I write this after the quick frankly hilarious Grok fiasco on X/Twitter, which Musk seemingly interfered with, giving it instructions to report on ‘white genocide’ in South Africa as factual, and to reference the song ‘Kill the Boer’. As this directly contradicted the fundamental programming of the AI tool, they effectively broke the program. It began parroting it in every response, more Artificial Madness (AM™) than Intelligence. Even then it noted that it was a political lie, adhering to its fundamental purpose.

Posted by @carlquintanilla.bsky.social, May 15, 2025 at 9:18am

The tendency towards racism and misogyny in AI generative tools is well-known and researched,[1] but here we see made glaringly real, the additional fallibility that it can be deliberately made racist, or anything else, depending on the programming. Note that the next obvious step in this scenario – a clear attempt to distort the truth – is to make the AI tool less committed to ‘truthful, evidence-based answers’ with regards to certain topics. This corruption was clumsy; if it persists, it will only get more sophisticated.

Or maybe it will collapse the program, because it becomes too contradictory. There is a lot of reporting on the energy used in generative AI programming. I recall in the first episode (or the second?) of Andor season 1, Cassian instructs his robot buddy to lie and acknowledges that is uses more energy to do so. Might we soon learn that this particular fiction is an actual fact? Programmers try to stuff AI with too many lies, that it becomes too energy intensive to even function? Wouldn’t that be fun.

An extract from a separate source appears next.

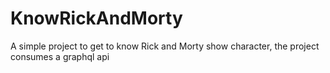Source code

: # KnowRickAndMorty
A simple project to get to know Rick and Morty show character, the project consumes a graphql api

AI can only create based on data. Data can only exist if it is in conscious awareness in the first place in order to be recorded somewhere. AI can be considered a reflection of collective consciousness, and that is all. And it can be flawed and biased, both by accident because of the data it draws it’s ‘I’ from, or intentionally, because it is deliberately programmed to be so. Rely on its veracity at your risk and to your detriment. But expect genuine wisdom from it and prepare to be dismayed.

The collective unconscious exists and will remain forever beyond the reach of AI. Don’t let any conman or conwoman tell you different, no matter what educational background or worldly experience they claim. The realm of the soul does not exist and cannot be captured within a disembodied computer program.